As Albina Patino and her children control 80% of the stock, she had, in effect, elected herself. But few would dispute her qualifications. When the door of the blue marble tomb at Cochabamba, Bolivia, clanged shut last May on the mortal remains of her 84-year-old husband, there was no one left alive who knew as much as she about the building of the empire. She had had as big a share as Simon in creating it.

Fool's Silver. Albina Rodriguez had shocked her family and friends by marrying Simon Patino, son of a Spanish-Indian cobbler. Simon, the underpaid clerk of a German merchant, promptly got fired and had to make good on a $250 credit he had advanced to a prospector who had found, not silver, but "worthless" tin in the Andes.

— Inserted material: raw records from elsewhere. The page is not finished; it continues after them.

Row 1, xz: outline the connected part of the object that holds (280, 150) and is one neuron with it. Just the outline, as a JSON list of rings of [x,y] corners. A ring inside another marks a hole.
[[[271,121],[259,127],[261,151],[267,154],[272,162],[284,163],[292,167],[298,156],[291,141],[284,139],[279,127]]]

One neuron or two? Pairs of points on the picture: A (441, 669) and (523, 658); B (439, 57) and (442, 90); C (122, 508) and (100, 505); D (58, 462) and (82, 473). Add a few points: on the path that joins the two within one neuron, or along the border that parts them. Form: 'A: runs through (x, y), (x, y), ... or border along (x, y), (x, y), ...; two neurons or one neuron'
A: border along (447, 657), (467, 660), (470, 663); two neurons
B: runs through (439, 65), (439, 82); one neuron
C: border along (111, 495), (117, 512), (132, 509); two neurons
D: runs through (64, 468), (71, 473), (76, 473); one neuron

It was Albina who insisted that they go up in the mountains and work the claim, which had reverted to Simon. She tended the llama-dung fire, melted the snow for drinking water, and prodded Simon on when he tired of hacking away at the mountainside. When he finally struck the rich lode that became the fabulous La Salvadora mine, she helped load the sacks with ore, bring it down on llama-back, and grind it on a millstone.

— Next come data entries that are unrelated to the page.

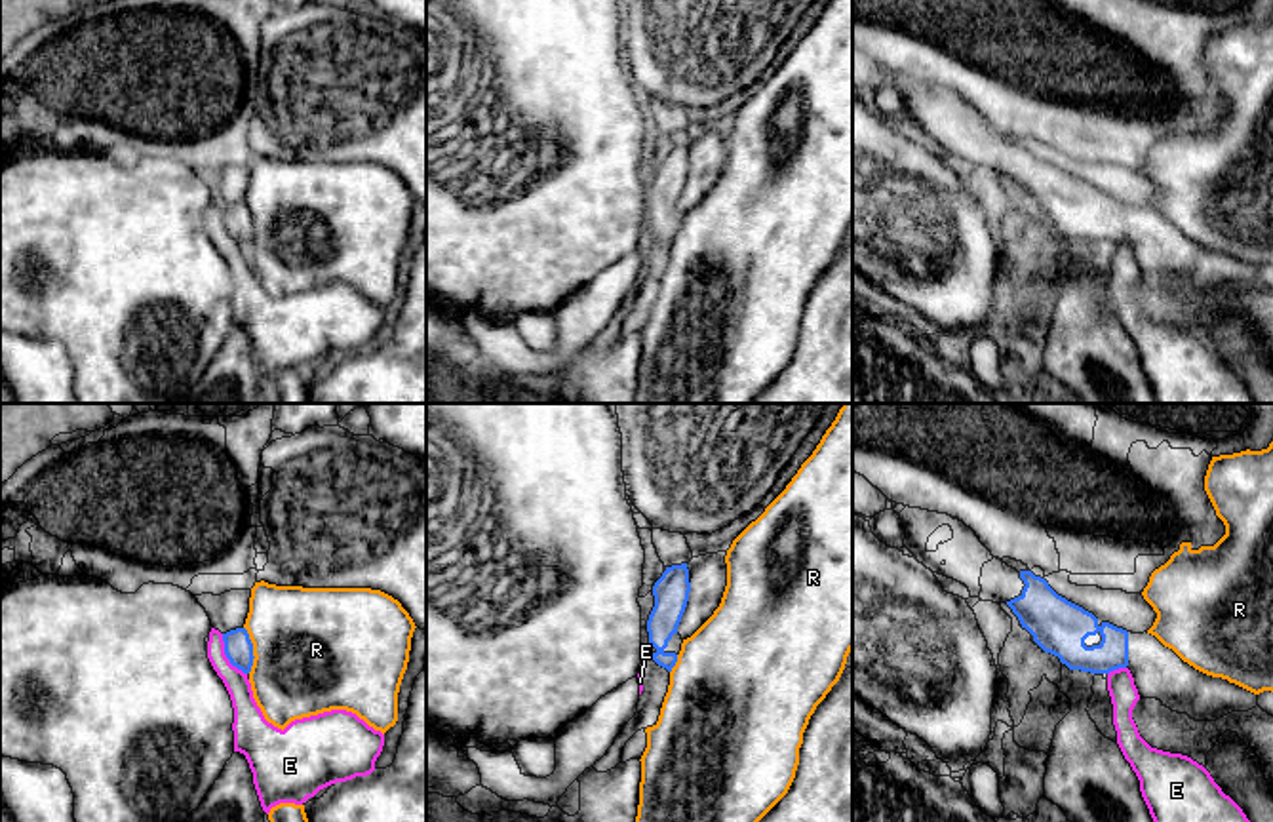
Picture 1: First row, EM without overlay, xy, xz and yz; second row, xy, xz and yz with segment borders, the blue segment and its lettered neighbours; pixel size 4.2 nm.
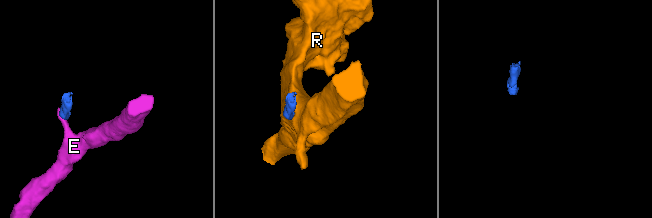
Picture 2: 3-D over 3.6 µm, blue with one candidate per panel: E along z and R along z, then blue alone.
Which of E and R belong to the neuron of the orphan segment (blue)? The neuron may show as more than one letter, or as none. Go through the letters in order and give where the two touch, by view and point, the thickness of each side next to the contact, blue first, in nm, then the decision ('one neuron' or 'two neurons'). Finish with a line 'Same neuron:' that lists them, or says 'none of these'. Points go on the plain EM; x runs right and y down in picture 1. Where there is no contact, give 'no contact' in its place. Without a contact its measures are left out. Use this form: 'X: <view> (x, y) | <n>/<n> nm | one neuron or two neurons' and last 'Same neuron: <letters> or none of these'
E: xy (227, 231) | 120/110 nm | two neurons
R: xy (252, 223) | 120/480 nm | two neurons
Same neuron: none of these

It was their luck to find the rich mine just when European supplies of tin were running out. Soon Bolivia was overrun with tin-hunters. When Simon foolishly agreed to sign away the mine for $350,000, iron-willed Albina knocked the pen from his hand.

She prodded him on to parlay their strike into a billion-dollar network of mines and banks that dominated the economy of Bolivia and reached into British and German smelters and Malayan mines. But even a Croesus' fortune could not get Simon into Cochabamba's exclusive Spaniards' Club Social.

Enraged and embittered, the Patinos left Bolivia in 1924, from that time on directed the empire from their Paris mansion, Nice chateau, villa at Biarritz or their yacht.

Widow's Mite. As the dowager empress of tin, Albina will not have as easy a time as her ruthless husband in his heyday. Through the world cartel he created with the British and Dutch (in 1930), he could squeeze the Unless, smelterless U.S. (which normally consumes more than half of world tin production). But in World War II, when Simon was too friendly with the Nazis for British comfort, the cartel came apart. Alarmed, Patino tried to get back into U.S. good graces. Later, Chase National Bank's Vice President Joseph C. Rovensky became chairman of his board.

Now the U.S. hopes to keep the world cartel from reforming. Moreover, since the richer Malayan mines can turn out better ore at lower cost than Bolivia, Albina has no assurance that the British would want it. But the U.S. is in no position to fight tin producers.